Bean says that ideally, health chatbots would be subjected to controlled trials with human users before being released to the public, as was done in their study. This can be a heavy lift, especially considering how fast the AI world moves and how long human studies can take. Bean’s own study used GPT-4o, which came out about a year ago and is now outdated.
Earlier this month, Google released a study that cites Bean’s standards. In the study, patients discussed medical concerns with the company’s Articulate Medical Intelligence Explorer (AMIE), a medical LLM chatbot that is not yet available to the public, before meeting with a human physician. Overall, the AMIE diagnoses were as accurate as those of the physicians, and none of the interactions raised major safety concerns for the researchers.
Despite the encouraging results, Google is not planning to release AMIE any time soon. “Although research has progressed, there are some important limitations that must be addressed before systems for diagnosis and treatment can be translated into the real world, including further research into equity, fairness, and safety testing,” Alan Karthikesalingam, a research scientist at Google DeepMind, wrote in an email. Google recently revealed that Health100, a health platform it’s building in partnership with CVS, will include an AI assistant powered by its flagship Gemini model, though that device likely won’t be for diagnosis or treatment.
Rodman, who led the AMIE study with Karthikesalingam, doesn’t think such comprehensive, multiyear studies are necessarily the right approach for chatbots like ChatGPT Health and Copilot Health. “There are several reasons why the clinical trial paradigm does not always work in generative AI,” he says. “And that’s where this benchmarking conversation comes in. Are there benchmarks from a credible third party that we can agree are meaningful, that labs can hold themselves to?”
Those keys are “third party”. No matter how thoroughly companies evaluate their products, it is difficult to completely trust their findings. Third party evaluation not only brings objectivity, but also helps avoid blind spots if multiple third parties are involved.
OpenAI’s Singhal says he is strongly in favor of external evaluation. “We do our best to support the community,” he says. “Part of why we put together HealthBench was really to give the community and other model developers an example of what a really good evaluation looks like.”
Given how expensive it is to produce high-quality evaluations, he says, he doubts that any individual academic laboratory will be able to produce what he calls “one evaluation to rule them all.” But he applauds efforts by academic groups to bring together pre-existing and novel evaluations into comprehensive evaluation suites — such as Stanford’s MedHELM framework, which tests models on a variety of medical tasks. Currently, OpenAI’s GPT-5 holds the highest MedHELM score.

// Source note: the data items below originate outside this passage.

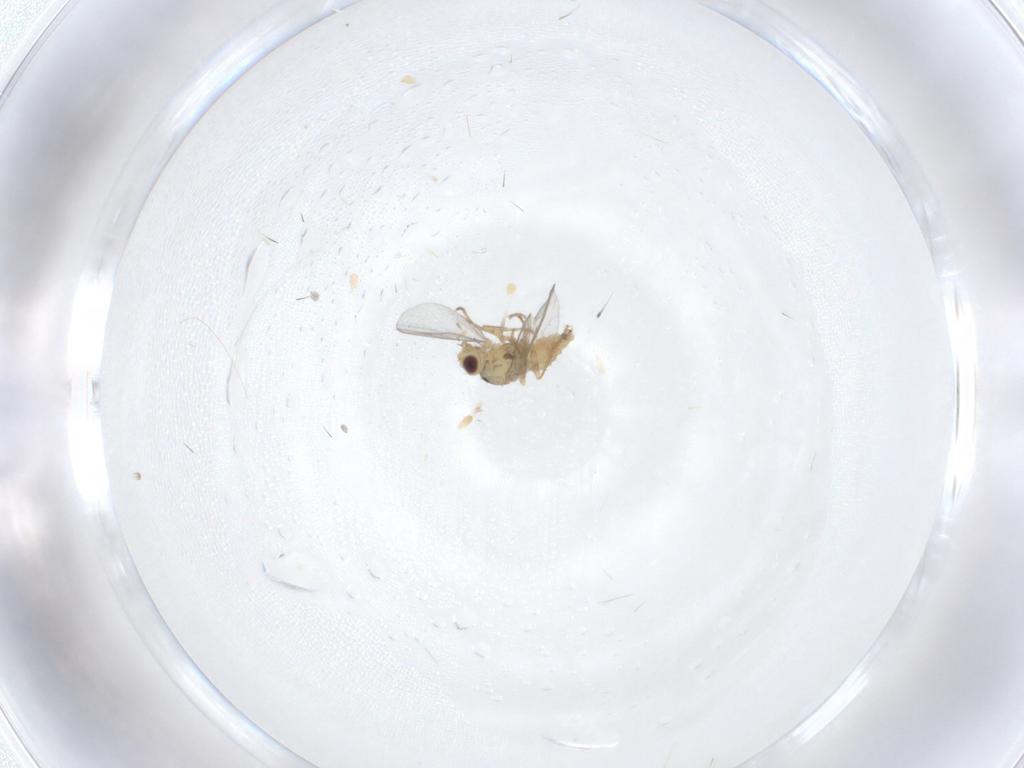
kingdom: Animalia
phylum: Arthropoda
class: Insecta
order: Diptera
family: Agromyzidae
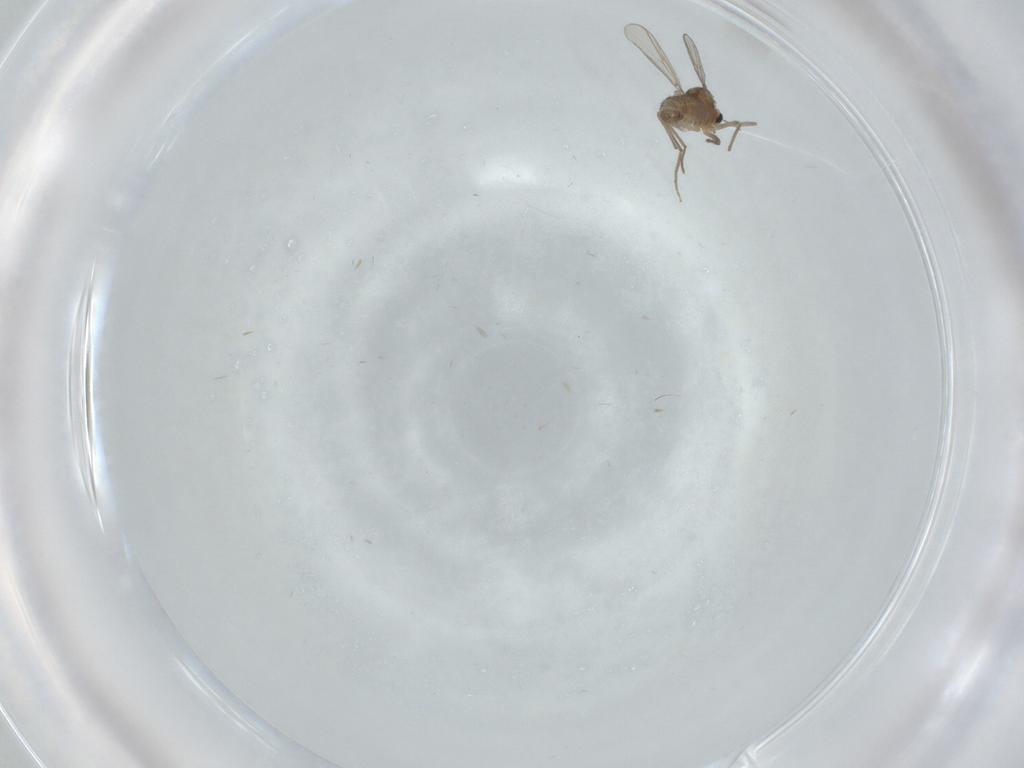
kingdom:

Nigam Shah, a professor of medicine at Stanford University who leads the MedHELM project, says it has limitations. Typically, it only evaluates individual chatbot responses, but someone seeking medical advice from a chatbot tool can engage it in a multi-turn, back-and-forth conversation. He says he and some colleagues are preparing to create an assessment that can score those complex conversations, but it will take time and money. “You and I have no ability to stop these companies from releasing (health-oriented products), so they’re going to do whatever they want,” he says. “The only thing people like us can do is find a way to fund the benchmarks.”
No one interviewed for this article argued that health LLMs need to perform excellently on third-party assessments in order to be awarded. Doctors themselves make mistakes – and for someone who has only occasional access to a doctor, a constantly accessible LLM who occasionally messes up may still be a vast improvement on the status quo, as long as its errors are not too serious.
However, with the current state of the evidence, it is impossible to know for sure whether currently available devices actually produce improvements, or whether their risks outweigh their benefits.